START Data supplied

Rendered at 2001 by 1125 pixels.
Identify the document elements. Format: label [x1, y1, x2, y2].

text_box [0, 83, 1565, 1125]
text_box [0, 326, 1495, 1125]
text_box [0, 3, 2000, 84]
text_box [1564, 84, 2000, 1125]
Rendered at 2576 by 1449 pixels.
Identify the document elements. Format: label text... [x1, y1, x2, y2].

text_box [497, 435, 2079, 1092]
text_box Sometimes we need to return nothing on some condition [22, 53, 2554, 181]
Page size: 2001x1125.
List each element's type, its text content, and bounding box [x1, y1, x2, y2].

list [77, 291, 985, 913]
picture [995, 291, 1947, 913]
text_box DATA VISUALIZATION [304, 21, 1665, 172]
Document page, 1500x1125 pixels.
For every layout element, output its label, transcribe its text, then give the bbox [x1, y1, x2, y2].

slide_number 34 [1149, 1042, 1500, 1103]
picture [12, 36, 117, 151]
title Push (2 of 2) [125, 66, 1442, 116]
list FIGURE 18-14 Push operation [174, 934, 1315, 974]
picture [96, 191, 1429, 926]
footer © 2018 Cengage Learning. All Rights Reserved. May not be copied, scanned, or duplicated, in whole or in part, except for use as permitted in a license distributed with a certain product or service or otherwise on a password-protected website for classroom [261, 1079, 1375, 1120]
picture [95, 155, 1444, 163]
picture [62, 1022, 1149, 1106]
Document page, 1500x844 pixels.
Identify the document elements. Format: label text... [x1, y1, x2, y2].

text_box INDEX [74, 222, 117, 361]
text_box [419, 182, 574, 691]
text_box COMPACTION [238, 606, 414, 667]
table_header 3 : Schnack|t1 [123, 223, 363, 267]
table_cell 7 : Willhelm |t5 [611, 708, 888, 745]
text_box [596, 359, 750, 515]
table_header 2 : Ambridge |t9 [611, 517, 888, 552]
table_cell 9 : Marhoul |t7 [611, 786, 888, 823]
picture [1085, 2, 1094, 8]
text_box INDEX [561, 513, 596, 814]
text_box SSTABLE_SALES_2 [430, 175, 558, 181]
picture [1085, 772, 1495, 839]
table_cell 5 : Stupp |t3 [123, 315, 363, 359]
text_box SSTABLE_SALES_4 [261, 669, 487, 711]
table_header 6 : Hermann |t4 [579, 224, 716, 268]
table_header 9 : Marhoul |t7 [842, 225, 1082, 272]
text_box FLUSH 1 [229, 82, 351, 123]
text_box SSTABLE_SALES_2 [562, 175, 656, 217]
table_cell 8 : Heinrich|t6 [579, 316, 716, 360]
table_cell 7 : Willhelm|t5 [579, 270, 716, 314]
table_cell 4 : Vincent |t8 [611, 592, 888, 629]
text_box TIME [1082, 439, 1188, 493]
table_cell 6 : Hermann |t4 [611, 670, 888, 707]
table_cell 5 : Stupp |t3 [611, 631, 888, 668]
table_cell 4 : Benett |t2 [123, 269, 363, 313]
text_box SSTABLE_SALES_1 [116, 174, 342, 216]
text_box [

END Data supplied

Nothing added, nothing dropped: copy the data above.

Rendered at 2001 by 1125 pixels.
Identify the document elements. Format: label [x1, y1, x2, y2].

text_box [0, 83, 1565, 1125]
text_box [0, 326, 1495, 1125]
text_box [0, 3, 2000, 84]
text_box [1564, 84, 2000, 1125]
Rendered at 2576 by 1449 pixels.
Identify the document elements. Format: label text... [x1, y1, x2, y2].

text_box [497, 435, 2079, 1092]
text_box Sometimes we need to return nothing on some condition [22, 53, 2554, 181]
Page size: 2001x1125.
List each element's type, its text content, and bounding box [x1, y1, x2, y2].

list [77, 291, 985, 913]
picture [995, 291, 1947, 913]
text_box DATA VISUALIZATION [304, 21, 1665, 172]
Document page, 1500x1125 pixels.
For every layout element, output its label, transcribe its text, then give the bbox [x1, y1, x2, y2].

slide_number 34 [1149, 1042, 1500, 1103]
picture [12, 36, 117, 151]
title Push (2 of 2) [125, 66, 1442, 116]
list FIGURE 18-14 Push operation [174, 934, 1315, 974]
picture [96, 191, 1429, 926]
footer © 2018 Cengage Learning. All Rights Reserved. May not be copied, scanned, or duplicated, in whole or in part, except for use as permitted in a license distributed with a certain product or service or otherwise on a password-protected website for classroom [261, 1079, 1375, 1120]
picture [95, 155, 1444, 163]
picture [62, 1022, 1149, 1106]
Document page, 1500x844 pixels.
Identify the document elements. Format: label text... [x1, y1, x2, y2].

text_box INDEX [74, 222, 117, 361]
text_box [419, 182, 574, 691]
text_box COMPACTION [238, 606, 414, 667]
table_header 3 : Schnack|t1 [123, 223, 363, 267]
table_cell 7 : Willhelm |t5 [611, 708, 888, 745]
text_box [596, 359, 750, 515]
table_header 2 : Ambridge |t9 [611, 517, 888, 552]
table_cell 9 : Marhoul |t7 [611, 786, 888, 823]
picture [1085, 2, 1094, 8]
text_box INDEX [561, 513, 596, 814]
text_box SSTABLE_SALES_2 [430, 175, 558, 181]
picture [1085, 772, 1495, 839]
table_cell 5 : Stupp |t3 [123, 315, 363, 359]
text_box SSTABLE_SALES_4 [261, 669, 487, 711]
table_header 6 : Hermann |t4 [579, 224, 716, 268]
table_header 9 : Marhoul |t7 [842, 225, 1082, 272]
text_box FLUSH 1 [229, 82, 351, 123]
text_box SSTABLE_SALES_2 [562, 175, 656, 217]
table_cell 8 : Heinrich|t6 [579, 316, 716, 360]
table_cell 7 : Willhelm|t5 [579, 270, 716, 314]
table_cell 4 : Vincent |t8 [611, 592, 888, 629]
text_box TIME [1082, 439, 1188, 493]
table_cell 6 : Hermann |t4 [611, 670, 888, 707]
table_cell 5 : Stupp |t3 [611, 631, 888, 668]
table_cell 4 : Benett |t2 [123, 269, 363, 313]
text_box SSTABLE_SALES_1 [116, 174, 342, 216]
text_box [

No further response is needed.